En 1651, Pierre Moreau apparaît comme le plus ancien auteur de textes antiesclavagistes connus de la période de l’esclavage transatlantique. Vers le milieu du XVIIe siècle, à Amsterdam, d’autres protestants, dont le collégiant Peter Cornelius Plockoy, l’ancien Jésuite, François Van den Enden, Louis Meyer, Pierre Balling, tous issus du courant mennonite condamnent l’esclavage, promeuvent eux aussi une société républicaine, avec la liberté de conscience, l’éducation pour tous, l’équité économique. Ils constituent ce que Jonathan Israël considère comme le courant des Lumières radicales, précurseur des Lumières du XVIIIe siècle.

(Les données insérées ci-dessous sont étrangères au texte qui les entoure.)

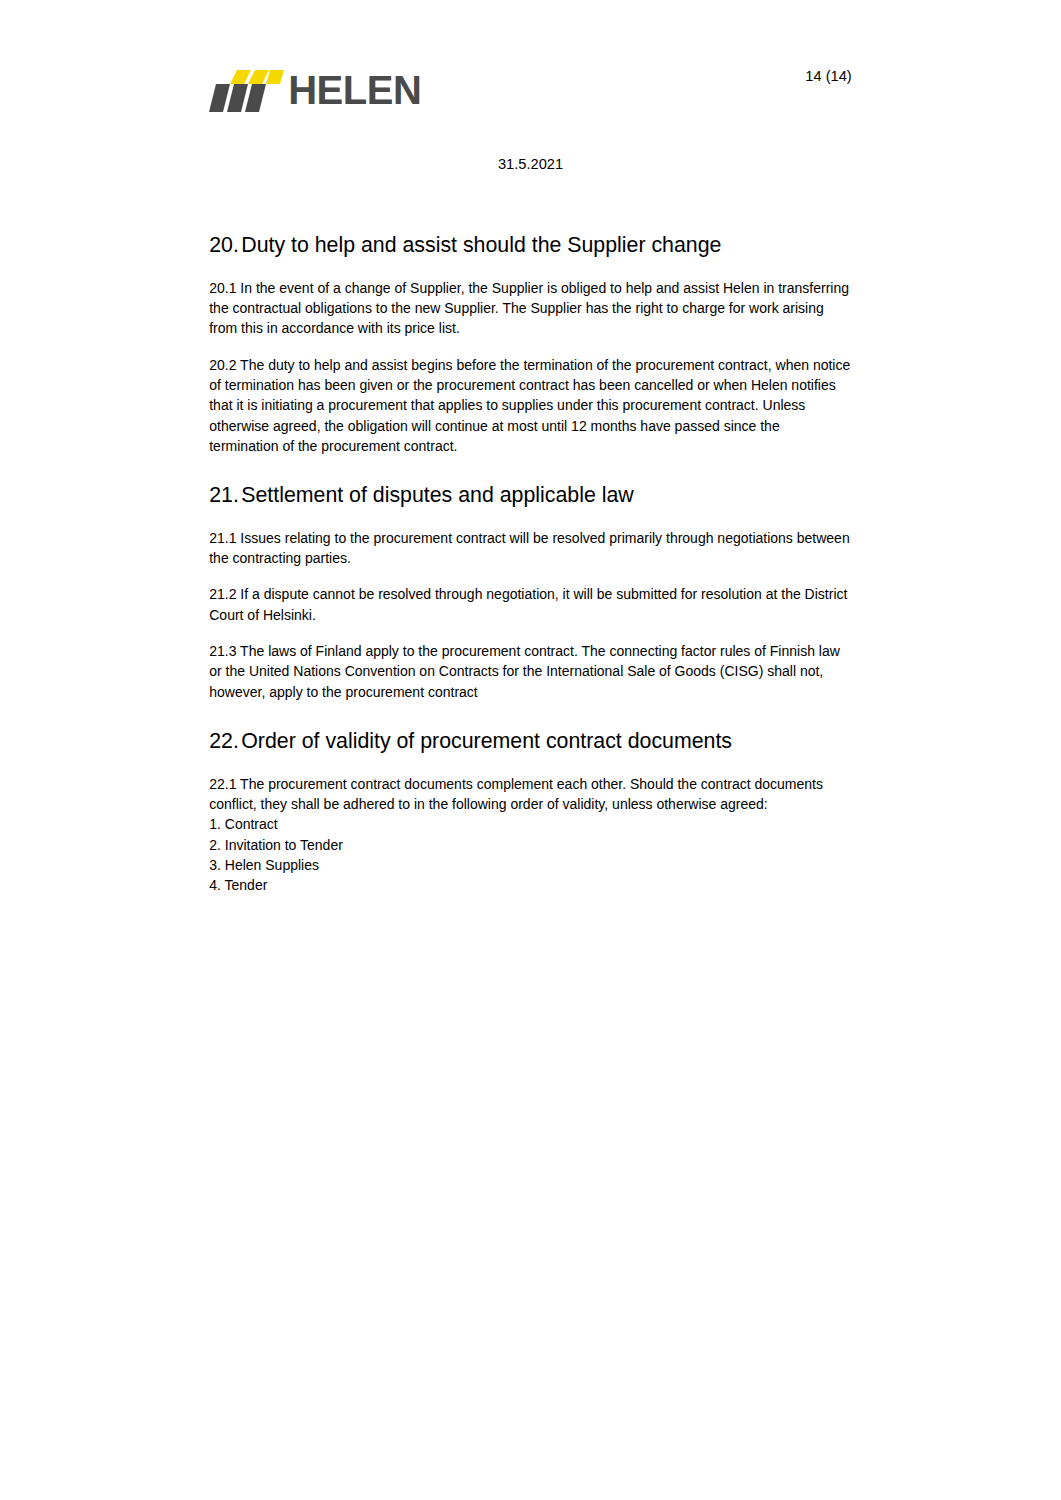14 (14)
HELEN
31.5.2021
20. Duty to help and assist should the Supplier change
20.1 In the event of a change of Supplier, the Supplier is obliged to help and assist Helen in transferring the contractual obligations to the new Supplier. The Supplier has the right to charge for work arising from this in accordance with its price list.
20.2 The duty to help and assist begins before the termination of the procurement contract, when notice of termination has been given or the procurement contract has been cancelled or when Helen notifies that it is initiating a procurement that applies to supplies under this procurement contract. Unless otherwise agreed, the obligation will continue at most until 12 months have passed since the termination of the procurement contract.
21. Settlement of disputes and applicable law
21.1 Issues relating to the procurement contract will be resolved primarily through negotiations between the contracting parties.
21.2 If a dispute cannot be resolved through negotiation, it will be submitted for resolution at the District Court of Helsinki.
21.3 The laws of Finland apply to the procurement contract. The connecting factor rules of Finnish law or the United Nations Convention on Contracts for the International Sale of Goods (CISG) shall not, however, apply to the procurement contract
22. Order of validity of procurement contract documents
22.1 The procurement contract documents complement each other. Should the contract documents conflict, they shall be adhered to in the following order of validity, unless otherwise agreed:
1. Contract
2. Invitation to Tender
3. Helen Supplies
4. Tender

Dans les mêmes années, en Angleterre, est fondée la Société des Amis, communauté protestante antidogmatique privilégiant la rigueur morale : d’elle sont issus, dans les années 1670, les premiers colons quakers qui mettent en question l’esclavage à La Barbade en s’appuyant sur des fondements bibliques, Georges Fox clamant, par exemple, qu’un chrétien ne peut pas être esclave. Mais c’est en 1688 que l’esclavage est ouvertement dénoncé par quatre colons allemands parmi lesquels le luthérien Francis Daniel Pastorius et des quakers d’origine allemande, Garret Hendricks, les frères Derick et Abraham de Graeff, tous établis dans la colonie de Germantown dans le territoire de Pennsylvanie. Mais si leur déclaration mobilise aussi des principes chrétiens « Aime ton prochain comme toi-même », s’attaque à la Traite et au fait que seuls des Noirs sont esclaves, elle n’est néanmoins pas accompagnée d’un projet politique.

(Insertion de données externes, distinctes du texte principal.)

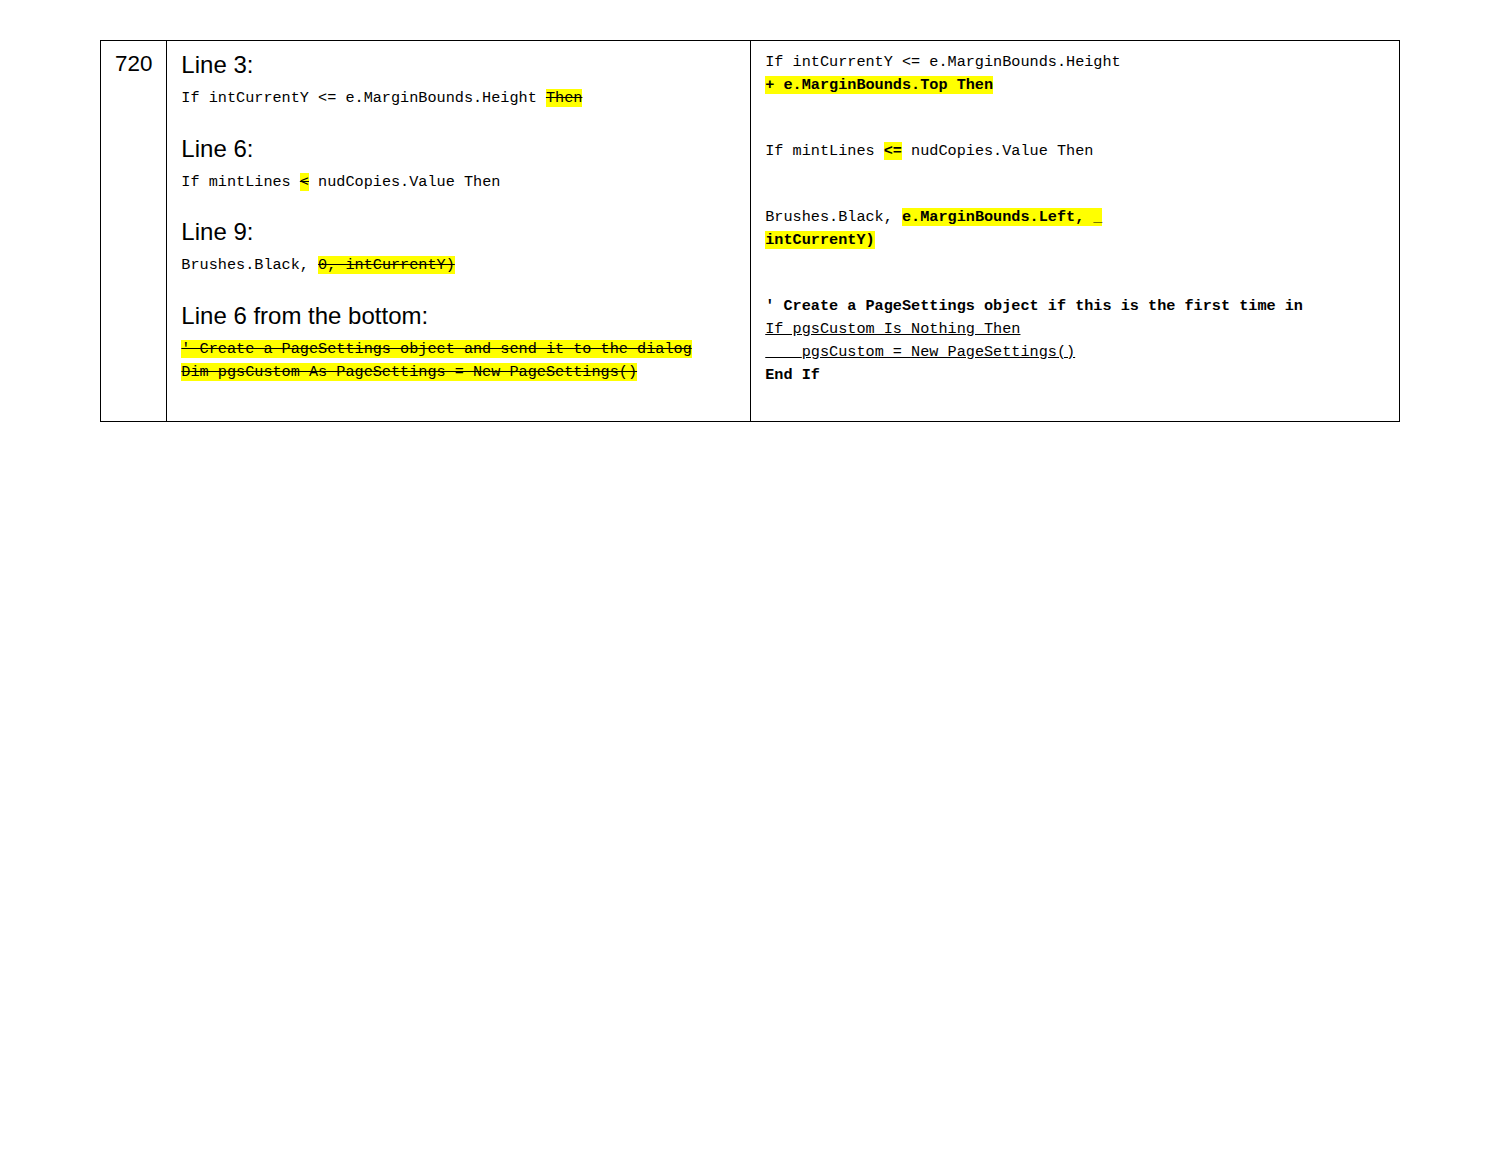| 720 | Line 3: If intCurrentY <= e.MarginBounds.Height Then Line 6: If mintLines < nudCopies.Value Then Line 9: Brushes.Black, 0, intCurrentY) Line 6 from the bottom: ' Create a PageSettings object and send it to the dialog Dim pgsCustom As PageSettings = New PageSettings() | If intCurrentY <= e.MarginBounds.Height + e.MarginBounds.Top Then If mintLines <= nudCopies.Value Then Brushes.Black, e.MarginBounds.Left, _ intCurrentY) ' Create a PageSettings object if this is the first time in If pgsCustom Is Nothing Then pgsCustom = New PageSettings() End If |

Après la mort de Pierre Moreau en 1661, et par-delà les persécutions contre les protestants, l’idée abolitionniste perdure et se transmet dans les familles originaires de Paray-le-Monial et leurs amis et alliés jusqu’à la fin du XIXe siècle. Parmi eux, des noms connus tels ceux de Louis de Jaucourt, Samuel Dupont de Nemours, les gouverneurs de Guyane et de Saint Domingue, Charles-Guillaume Vial d’Alais et Etienne Mayneaud de Bizefranc, le professeur au Collège de France Jean-Claude Delaméthérie, l’historien Jean-Marie Dargaud, Edgar Quinet, Lamartine, et l’évêque Adolf Perraud.
(1) L’irénisme est un courant de pensée apparu au lendemain de l’édit de Nantes (1598) qui refusait les guerres de religions entre catholiques et protestants et était particulièrement présent dans la région de Paray-le-Monial.
Sources :
• Germaine Lemétayer, « L’influence des Lumières radicales dans le récit de voyage au Brésil de Pierre Moreau, protestant de Paray-le-Monial » dans Sous la direction de Pierre Ragon, Nouveaux chrétiens, nouvelles chrétientés dans les Amériques, Paris, 2014.
• Les protestants de Paray-le-Monial, de la cohabitation à la diaspora (1598-1750), Champion, 2016.
• Pierre Moreau entre Paray-le-Monial et le Brésil (1621-1661), Histoire d’un citoyen du monde républicain, anticolonialiste et antiesclavagiste, 2021.